The police funding dispute stems from the KC City Council’s attempt in 2021 to impose some control over the KC Police Dept. budget.

For more than 80 years, the KCPD has been controlled not by the city council but by a board of commissioners appointed by Missouri’s governor. The only city in the state and one of few in the nation that doesn’t control its police, KC simply provides the funds for the department.

While the city was obligated between 1958 and 2022 to provide the funding requested by the board — up to 20% of the city’s general revenue — it has little control over how it is spent. 

The city has often exceeded its 20% obligation.

But following racial justice protests that took place in Kansas City — and across the nation — in 2020, city council members attempted to set aside $42 million in police funding above its obligatory spending for “community engagement, outreach, prevention, intervention and other public services.”

The move was criticized by Republicans in the Missouri General Assembly who voted to increase KC’s obligation to 25% of its revenue. 

“Kansas City’s short-sighted move to defund the KCPD, if attempted again, will have lasting and dangerous consequences for our metro area,” state Sen. Tony Luetkemeyer said in a committee hearing in 2022, when the amendment was approved by lawmakers.

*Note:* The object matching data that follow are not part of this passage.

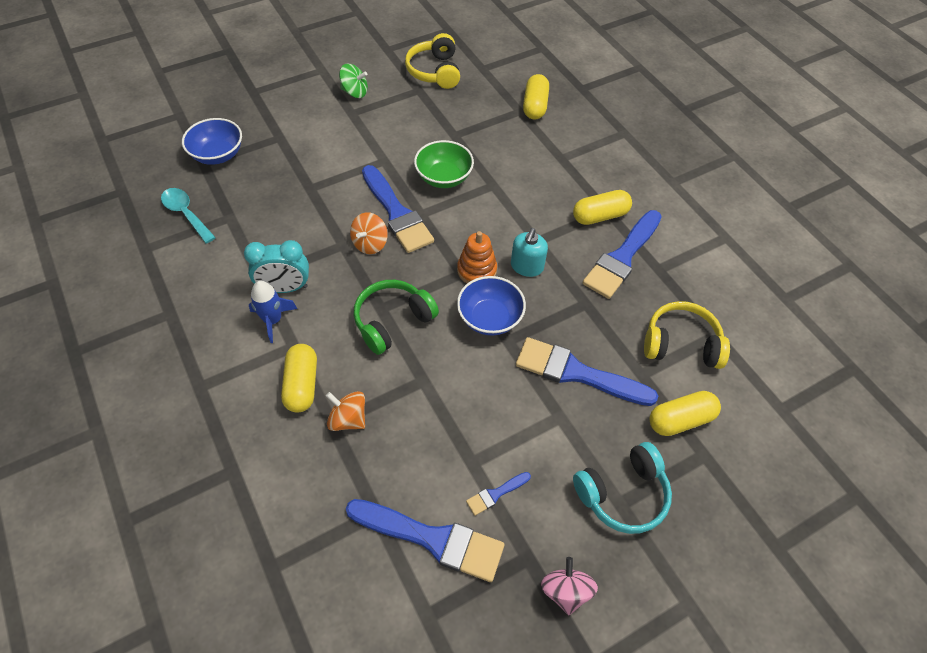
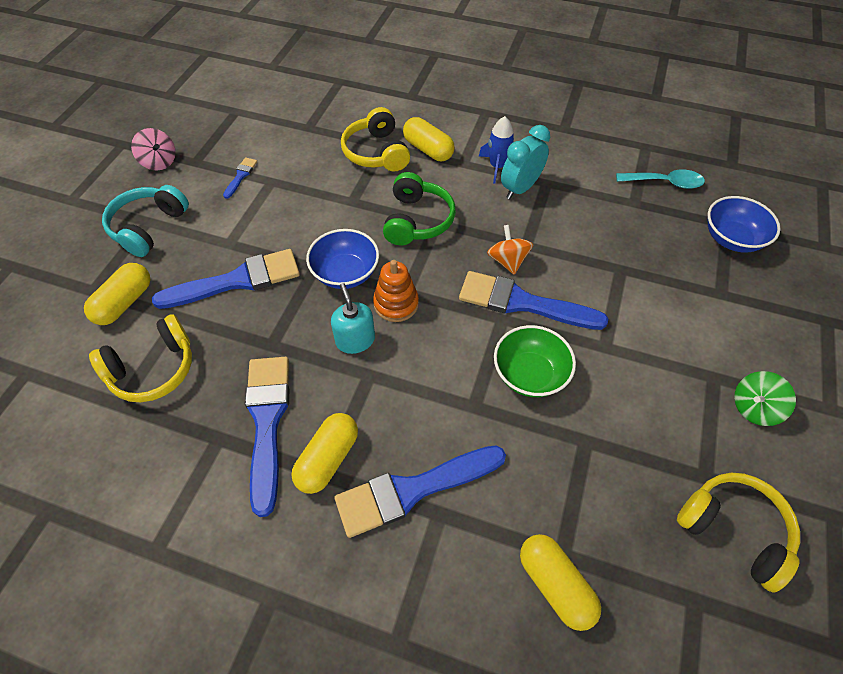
camera: 140 degrees right, 0 degrees up
orange spinning top [326,391,365,431] -> yellow headphones [341,107,410,171]
blue brush [346,499,504,582] -> blue brush moved to [334,445,506,538]

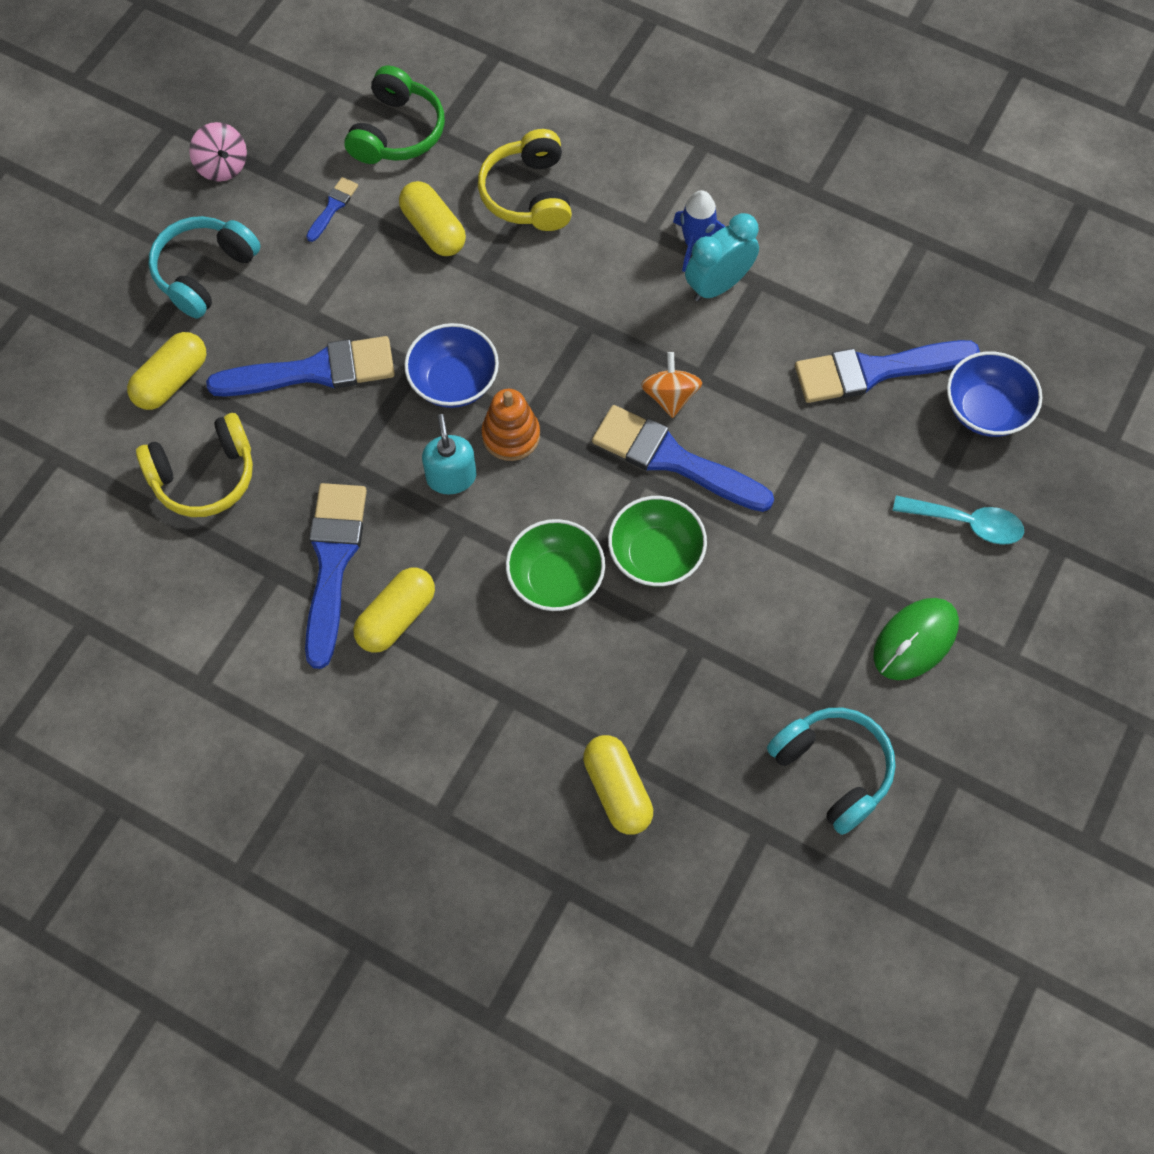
camera: 10 degrees right, 10 degrees up
blue brush [334,445,506,538] -> blue brush moved to [795,340,980,403]
green headphones [383,172,456,245] -> green headphones moved to [344,65,445,164]
yellow capsule [403,117,455,161] -> yellow capsule moved to [399,181,466,256]
turquoise spoon [616,169,705,189] -> turquoise spoon moved to [893,495,1024,545]
yellow headphones [677,473,800,593] -> turquoise headphones [767,708,896,835]
green spinning top [734,371,796,426] -> green mouse [873,598,959,680]
none -> green bowl [506,519,605,611]

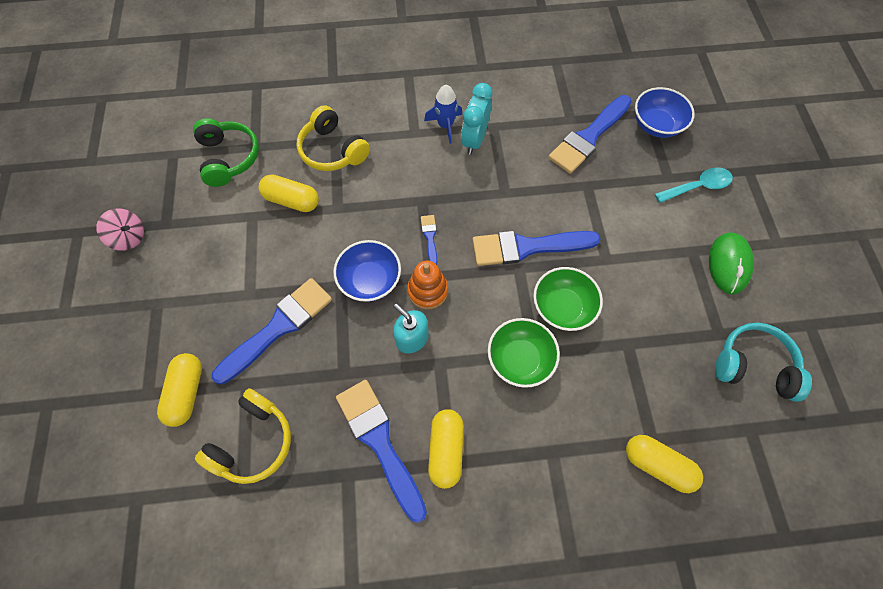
camera: 35 degrees left, 0 degrees up
turquoise headphones [148,216,261,319] -> none
blue brush [306,177,358,242] -> blue brush moved to [421,215,437,265]
orange spinning top [641,352,702,418] -> none

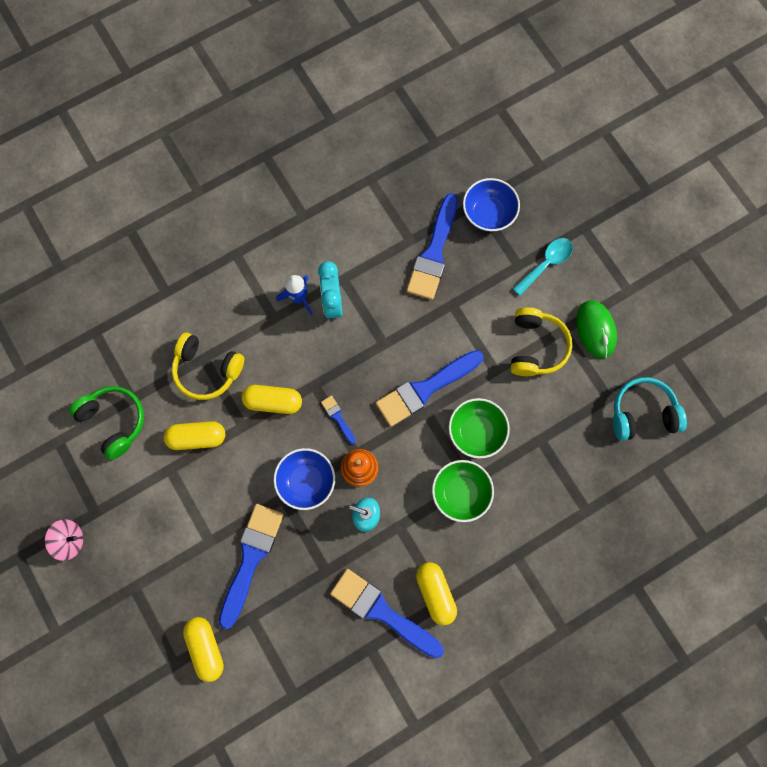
camera: 25 degrees left, 10 degrees up
yellow headphones [195,388,291,484] -> yellow headphones moved to [510,307,572,376]
yellow capsule [626,435,703,493] -> yellow capsule moved to [242,385,302,414]

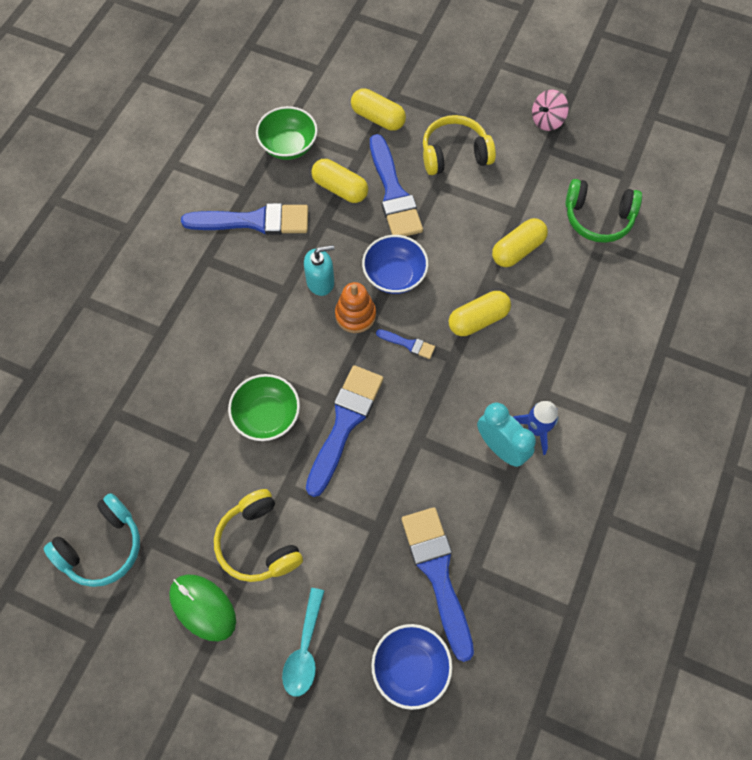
camera: 145 degrees right, 10 degrees down
yellow headphones [171,333,244,400] -> yellow headphones moved to [423,115,496,175]
yellow capsule [416,562,457,626] -> yellow capsule moved to [311,159,368,203]
green bowl [432,460,494,522] -> green bowl moved to [256,106,318,160]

Luetkemeyer, who lives in the KC suburbs, carried the legislation in 2022 to increase the city’s police spending obligations. He did not return a request for comment.

The 2022 legislation passed the Missouri General Assembly on a largely party-line vote with Republicans supporting the increased police spending and Democrats opposing it. 

Lucas said voting no was the “only common sense solution.”

Residents of Kansas City, he said, should be the ones to determine the policy direction of the city by electing local representatives. He said one year the council may need to increase police salaries and the next it may need to spend money on other needs, like firefighting. 

“Who should tell you that, ‘No, you can’t actually take care of your firefighters; you can’t take care of the nurses in your public hospital because you have to live by whatever Jefferson City is doing just for pure political pandering?’” Lucas said. 

Lora McDonald, executive director of the Metro Organization for Racial and Economic Equity, or MORE2, called the attempt by state lawmakers to force KC to spend 25% of its revenue on policing “a political ploy.”

“Why do you care what our police department has or doesn’t have?” McDonald said. “It’s not your business. It’s not your money.”

Lucas said there was “no organized campaign” to persuade voters to reject the amendment.

Last month, the Missouri Supreme Court allowed the issue to go on the August ballot rather than the November one, giving supporters and opponents just over two months to mobilize voters.

According to Missouri Ethics Commission records, no spending committees have been organized to advocate for or against Amendment 4, and no independent groups have spent money in the race.